I pass the baby over to my friend, and instantly, you can see the change: the baby's little face falls, her lower lip starts to tremble, and she lets out a huge "WAAAHHH!!!"
At 10 months old, she's going through one of those phases where she's distrustful of strangers—even people she's spent quite a bit of time with. She'll just about tolerate it if I'm around, but the moment I'm out of sight, she makes it plain that she is NOT happy with the arrangement and I should get back there RIGHT THIS SECOND!
It's natural that she should want me around...after all, she started out in life literally attached to me. And the truth is, it's nice to feel needed. To know that, in her eyes, no one else in the world could replace me.

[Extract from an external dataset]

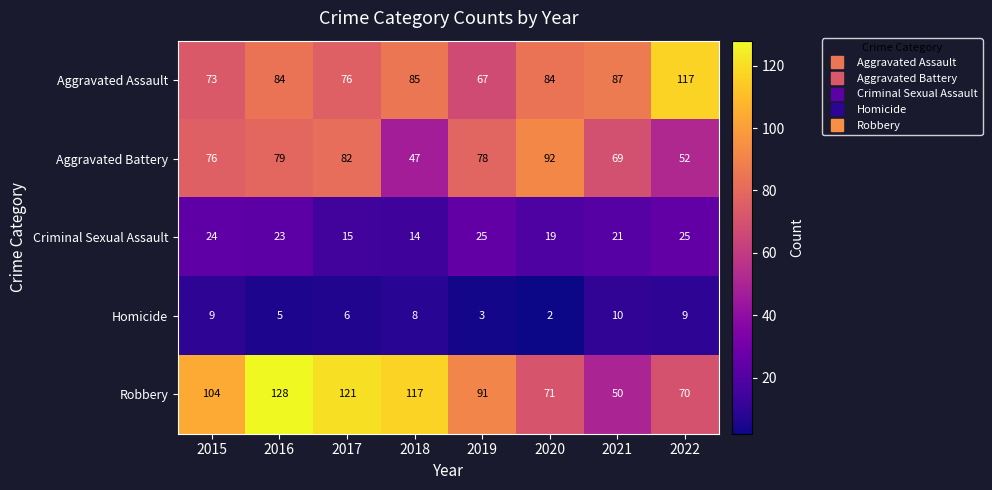

What value does the Aggravated Assault series have at 2021?

87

But that's what parenting is really about: giving our children the skills they need to be independent. Helping them to separate themselves from us.
The baby is crawling and cruising now, moving around the house and getting into all kinds of trouble. She's so proud of her new abilities. It won't be long before she's walking—and the faster she learns to walk, the faster she'll learn to walk away from me.
I'm sure her separation anxiety is a phase that she'll soon get over. Like her older sister, she'll become more confident and independent...often irritatingly and unstoppably so.
But what about mine?
I worry about what will happen to my children when they inevitably leave to make their way in this wide, wonderful, wearisome world. And I worry that, as they grow up, we'll somehow grow apart.
So for now, I'll enjoy being loved and wanted and needed. Because one day, they may not need me as much.